Catholic Mass Readings and Reflection June 07, 2026

Catholic Mass Readings and Reflection June 07, 2026

First Reading: Deuteronomy 8:2-3, 14b-16a

Psalm 147:12-13, 14-15, 19-20 (12a)

R/. O Jerusalem, glorify the Lord! or: Alleluia.

Second Reading: 1 Corinthians 10:16-17

Gospel Acclamation

V/. Alleluia

R/. Alleluia

V/. I am the living bread that came down from heaven. says the Lord; If anyone eats of this bread, he will live for ever.

R/. Alleluia

Gospel: John 6:51-58

At that time: Jesus said to the crowds of the Jews, “I am the living bread that came down from heaven. If anyone eats of this bread, he will live for ever. And the bread that I will give for the life of the world is my flesh.” The Jews then disputed among themselves, saying, “How can this man give us his flesh to eat?” So Jesus said to them, “Truly, truly, I say to you, unless you eat the flesh of the Son of Man and drink his blood, you have no life in you. Whoever eats my flesh and drinks my blood has eternal life, and I will raise him up on the last day. For my flesh is true food, and my blood is true drink. Whoever feeds on my flesh and drinks my blood abides in me, and I in him.. As the living Father sent me, and I live because of the Father, so whoever feeds on me, he also will live because of me. This is the bread that came down from heaven, not like the bread the fathers ate, and died. Whoever feeds on this bread will live for ever.

Daily Gospel Reflection

1. Hunger is the most honest thing in us. We can hide many needs, but not this one. When the body is empty, it cries out, and no amount of pretending will silence it. Today’s feast speaks straight to a hunger far deeper than any meal can reach.

2. Moses takes us back to the wilderness first. For forty years God led His people through a barren land, and when they were starving, He rained down manna from heaven. He fed them, but He also taught them why. “Man does not live by bread alone, but by every word from the mouth of God.”

3. That manna was a gift, but it was only a shadow. It filled their stomachs for a day, and then they were hungry again. Those who ate it still died in the desert. God was preparing them, and us, for a bread that does far more than keep us alive for an afternoon.

4. Then in the Gospel Jesus says the words that scandalised His listeners and still unsettle us. “I am the living bread that came down from heaven.” And He goes further. “The bread that I will give is my flesh for the life of the world.” He is no longer speaking of manna. He is speaking of Himself.

5. The crowd reacts exactly as we might. “How can this man give us his flesh to eat?” They argue among themselves. And here is the striking thing. Jesus does not soften His words to calm them down. He does not say He was only speaking in symbols. He says it again, more strongly.
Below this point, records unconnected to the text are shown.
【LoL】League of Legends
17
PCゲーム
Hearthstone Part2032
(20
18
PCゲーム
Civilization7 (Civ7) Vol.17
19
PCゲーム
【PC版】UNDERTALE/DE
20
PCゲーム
6. “Unless you eat the flesh of the Son of Man and drink his blood, you have no life in you.” This is not a gentle suggestion. It is the very source of life. Jesus is telling us plainly that He means to feed us with Himself, and that we cannot truly live without Him.
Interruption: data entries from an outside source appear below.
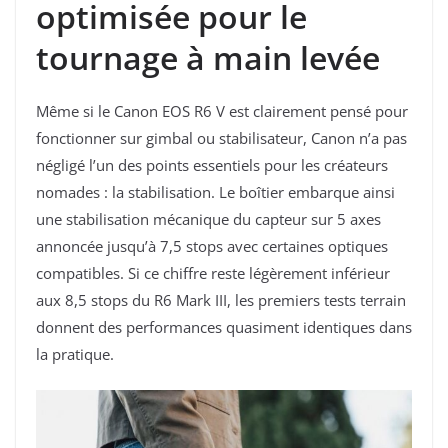
optimisée pour le
tournage à main levée
Même si le Canon EOS R6 V est clairement pensé pour
fonctionner sur gimbal ou stabilisateur, Canon n’a pas
négligé l’un des points essentiels pour les créateurs
nomades : la stabilisation. Le boîtier embarque ainsi
une stabilisation mécanique du capteur sur 5 axes
annoncée jusqu’à 7,5 stops avec certaines optiques
compatibles. Si ce chiffre reste légèrement inférieur
aux 8,5 stops du R6 Mark III, les premiers tests terrain
donnent des performances quasiment identiques dans
la pratique.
7. Notice the words He chooses. “My flesh is true food, and my blood is true drink.” Not pretend food. Not a nice idea or a fond memory. The Eucharist is not a symbol we look at from a distance. It is the Lord Himself, given to us, taken into us, made one with us.

8. Paul, in the second reading, draws out what this means for us together. “The bread that we break, is it not a sharing in the body of Christ?” And then the line we so easily skip past. “Because there is one bread, we who are many are one body.”

9. Think about what that says. The same Christ we receive, your neighbour receives. The person beside you in the pew, the one you find difficult, the one you have not spoken to in years, eats the same Lord you do. We cannot be one with Christ and divided from each other.

10. This is why how we live and how we receive cannot be separated. We come forward, hold out our hands, and say “Amen” to the Body of Christ. But that “Amen” is a promise. It says, I believe this is the Lord, and I will let Him change me.

11. And yet how often do we receive Him as though it were nothing? We line up out of habit, our minds wandering to lunch and to our plans, and we take the Bread of Life as casually as we would take any snack. The greatest gift in the world, handled with the smallest attention.

12. Moses warned the people of exactly this danger. When you are full and settled, he said, do not forget the Lord who fed you. Comfort makes us careless. The more easily the gift comes to us, the more quickly we stop seeing how precious it is.

13. So this feast is a summons to wake up. Heaven has come down and placed itself in our hands. The God who made the stars hides Himself under the form of bread so that we, small and hungry, can carry Him within us. This is not ordinary. This is everything.